Posted by: person | December 28, 2006 at 11:52 AM
Belief in something due to purely anecdotal evidence is a common error made by uncritical thinkers. Also, your statement that you never believed in it before because it "never appealed" to you is also very telling. Whether or not an idea appeals to you, its credulousness should rest solely on the evidence that supports it.
And anecdotes, such as the story relayed in this post, don't count as compelling evidence.
Can you imagine if our justice system worked in this manner? Relying entirely on eye witness testimony and ignoring all other evidence? Witnesses lie, they forget, they make stuff up to fill in the blanks (sometimes unknowingly--by allowing their own prejudices and biases to creep into their memories).
Anecdotes may be what sparks your interest in a subject, and indicates that perhaps further investigation, controlled studies, and experimentation are in order... but they shouldn't be what you entirely base your beliefs and convictions on. To say that reincarnation is real based entirely on anecdotal evidence is intellectually criminal.

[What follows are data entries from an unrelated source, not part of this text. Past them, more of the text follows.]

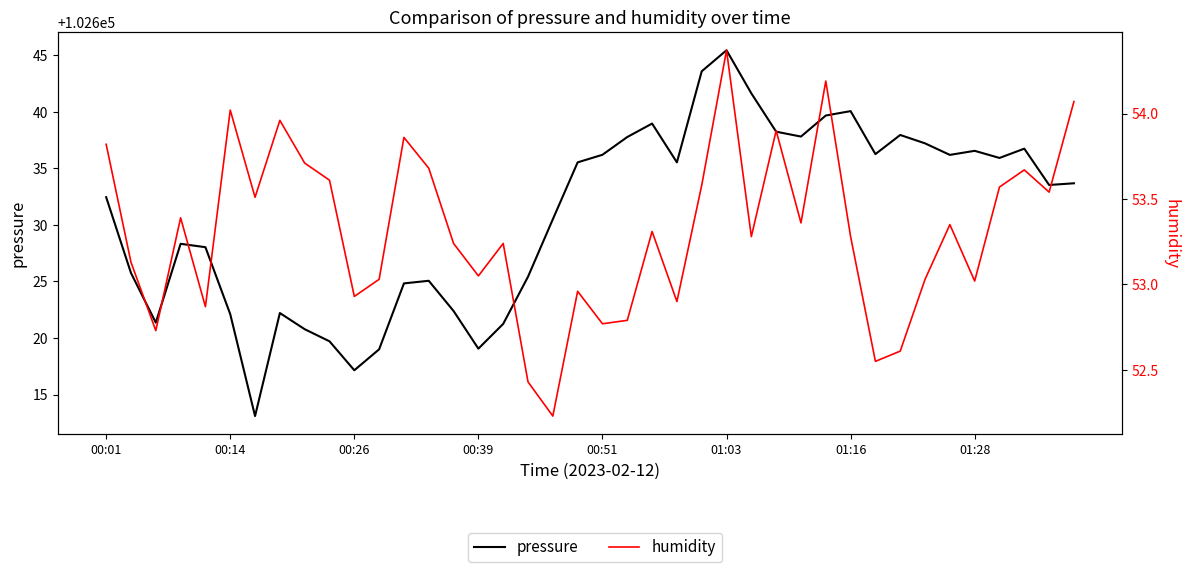

Is the value of pressure at 28 greater than the value of humidity at 00:39?

Yes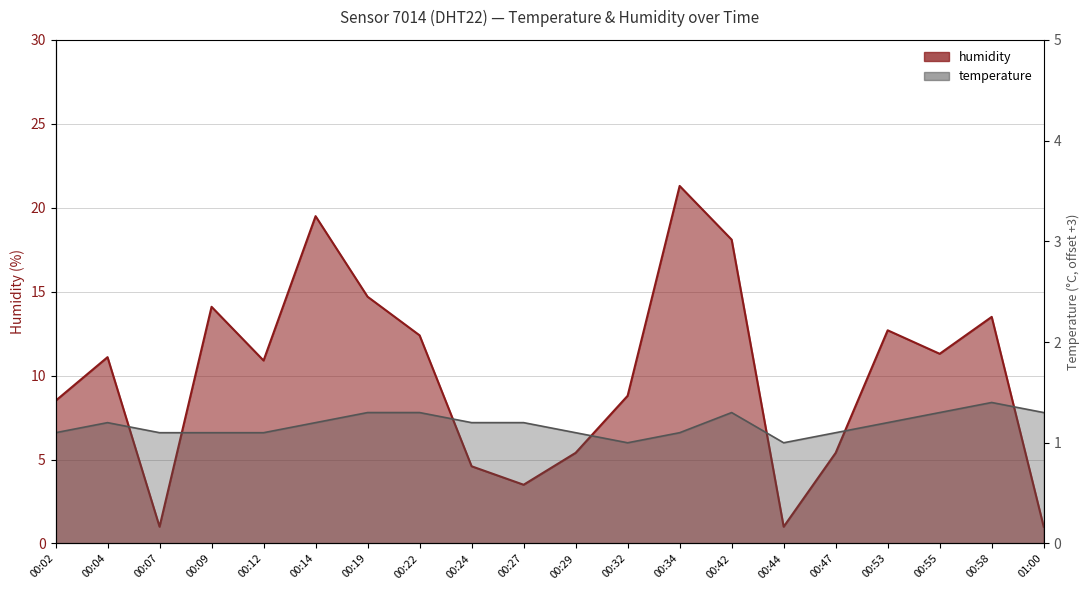

Count the number of data series in this chart.

2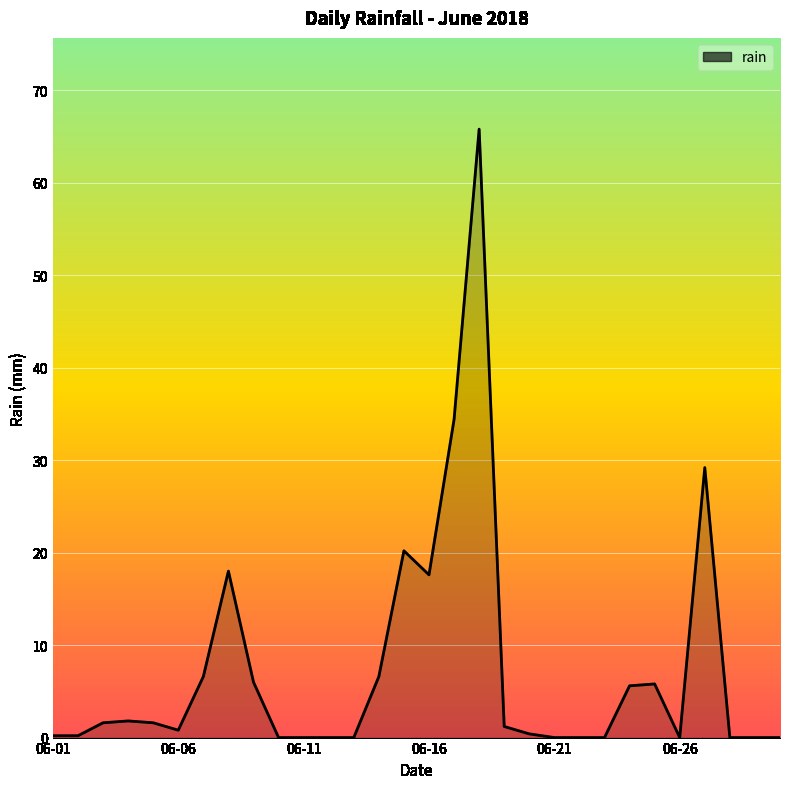

What is the maximum value shown in the chart?

65.8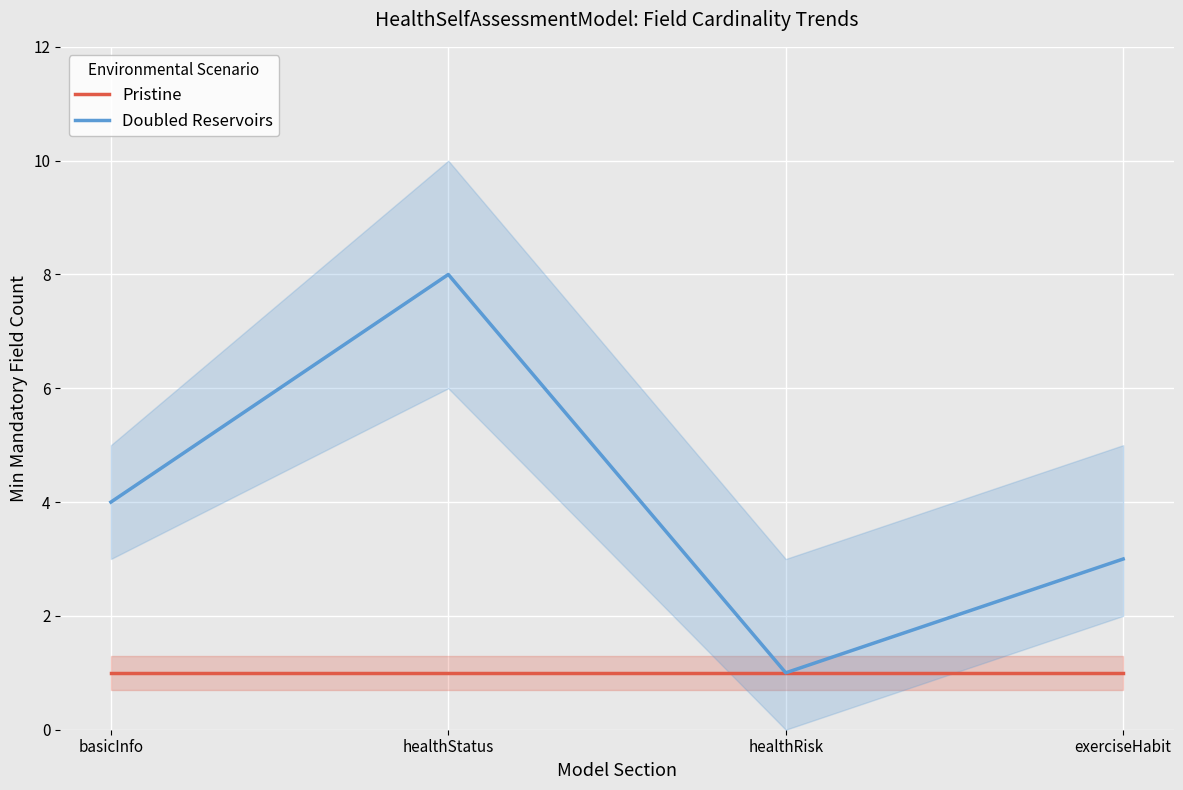

Is this an area chart (filled region under the line)?

No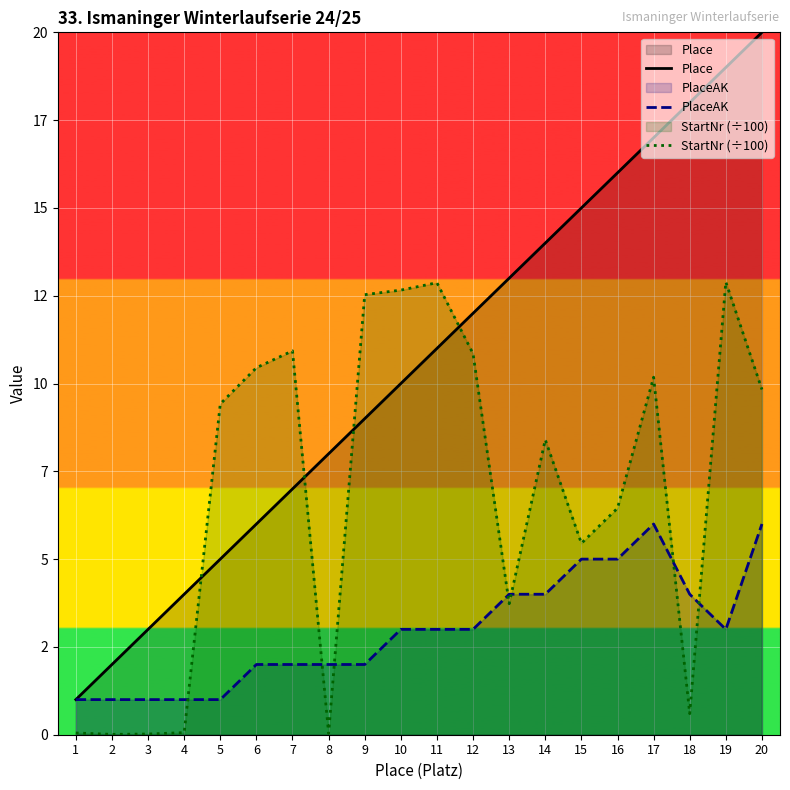

Is the value of PlaceAK at 16 greater than the value of Place at 7?

No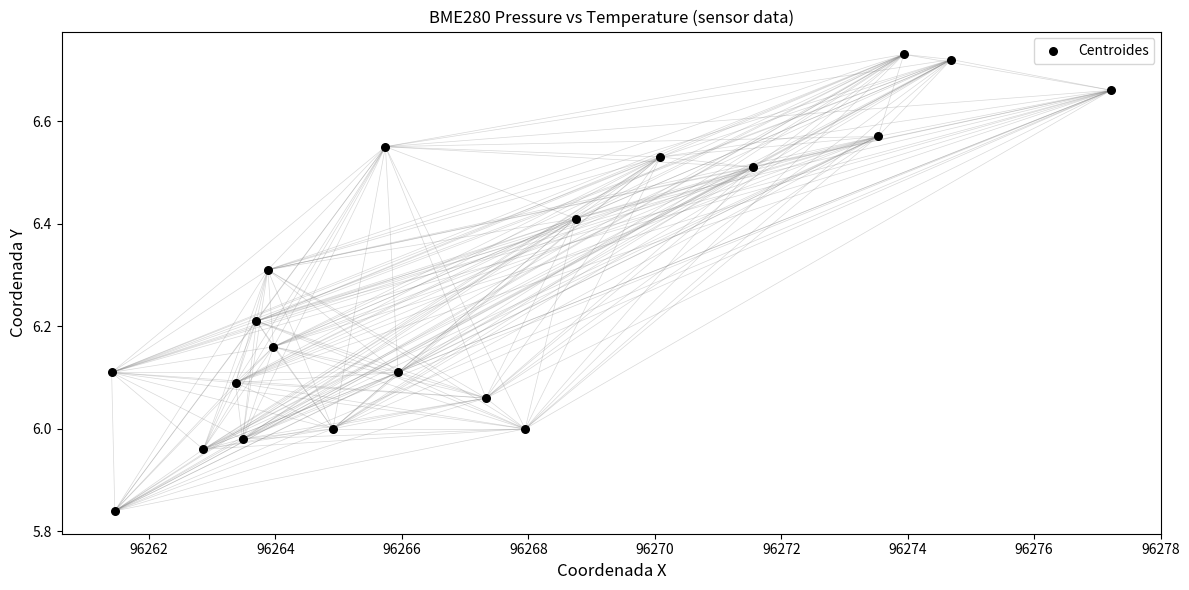

What is the range of Y values (max minus min)?

0.9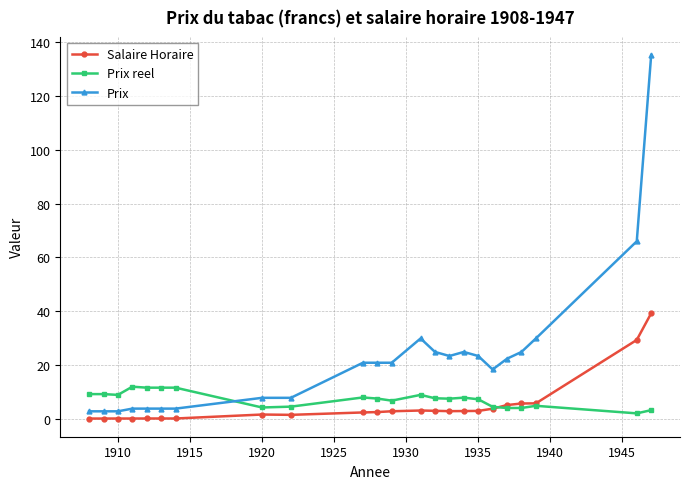

How many categories are shown in the chart?

23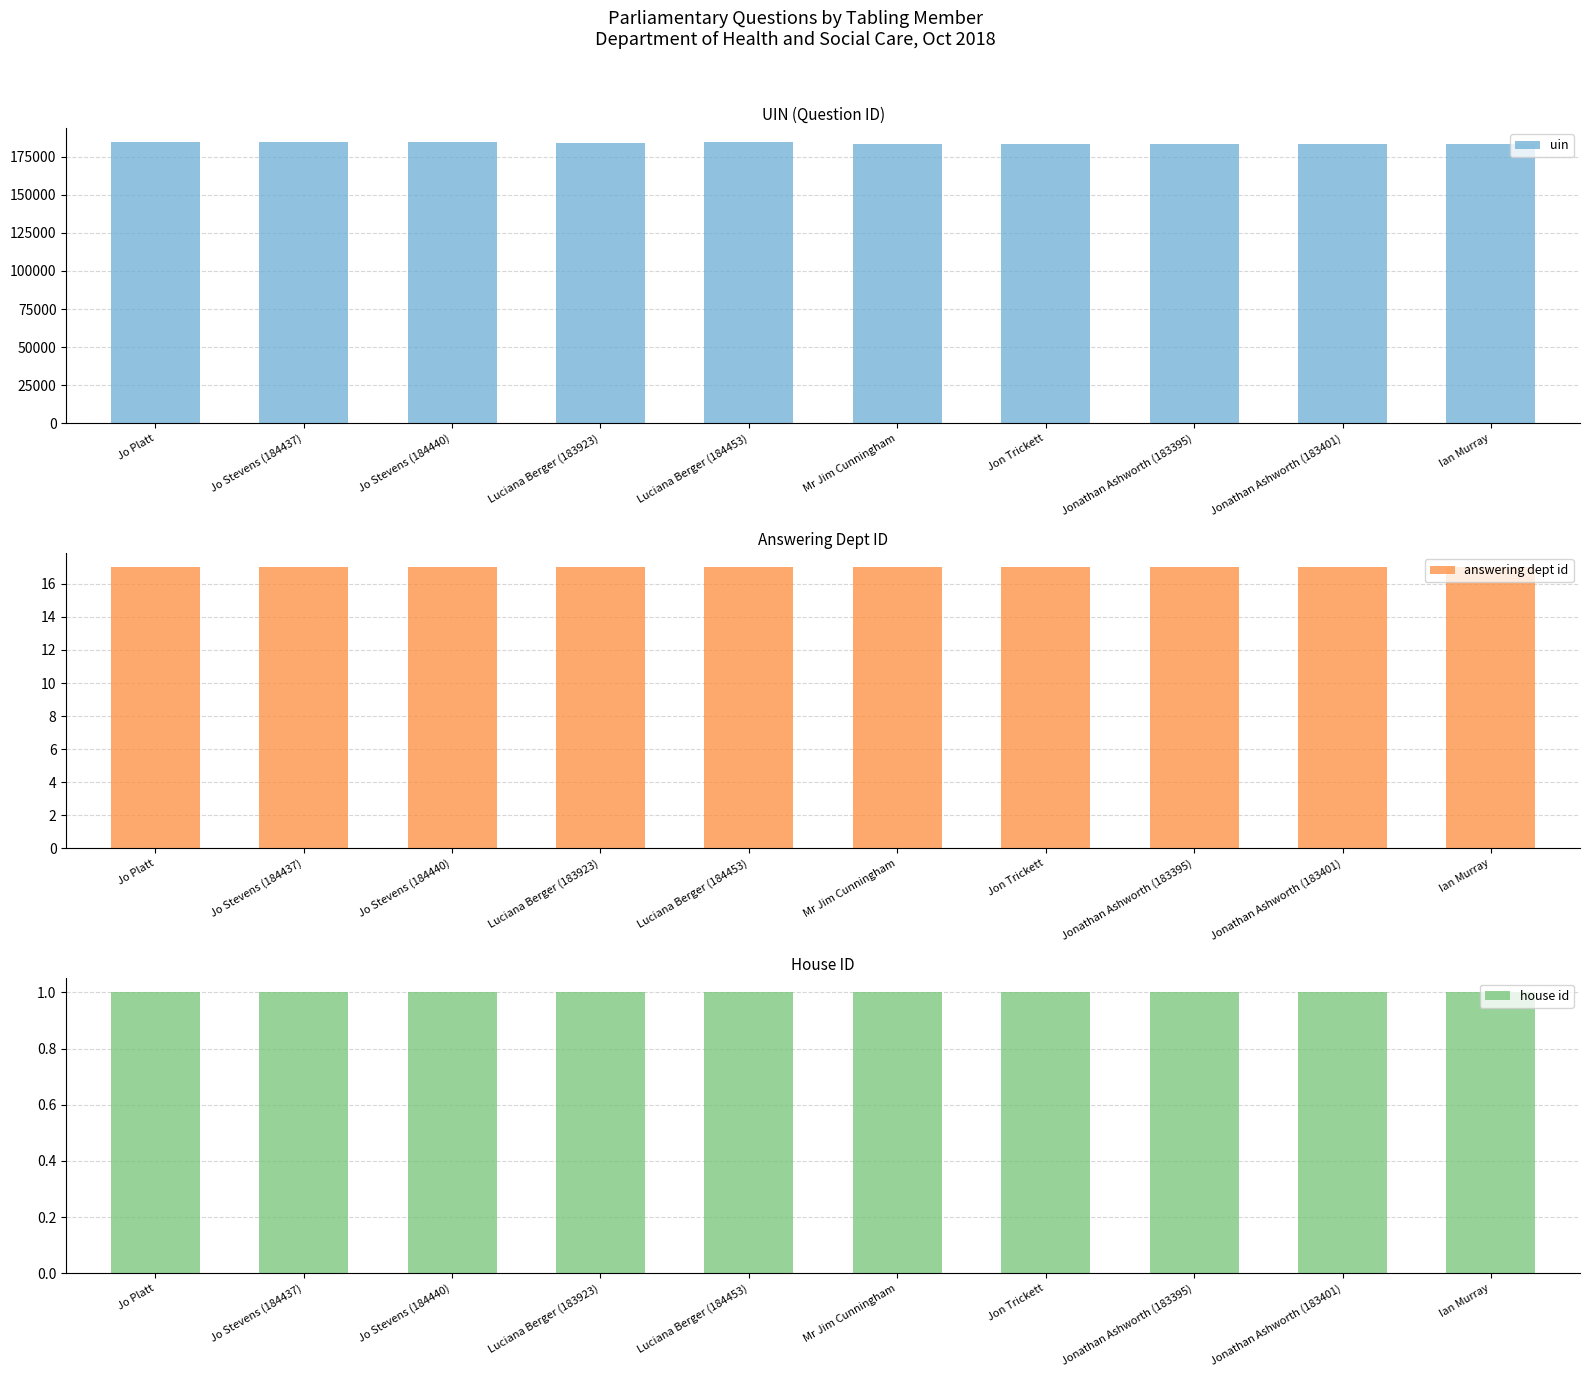

Which category has the lowest value in the answering dept id series?

Jo Platt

Posted by: Rudis | January 05, 2007 at 03:52 PM
>To say that reincarnation is real based entirely on anecdotal evidence is intellectually criminal.
Bowman's cases are no more "anecdotal" than any other psychological case histories.
>Can you imagine if our justice system worked in this manner? Relying entirely on eye witness testimony and ignoring all other evidence?
Unfortunately, it's the skeptics who ignore all other evidence.
>your statement that you never believed in it before because it "never appealed" to you is also very telling.
What it tells you is that I try to be open about my biases.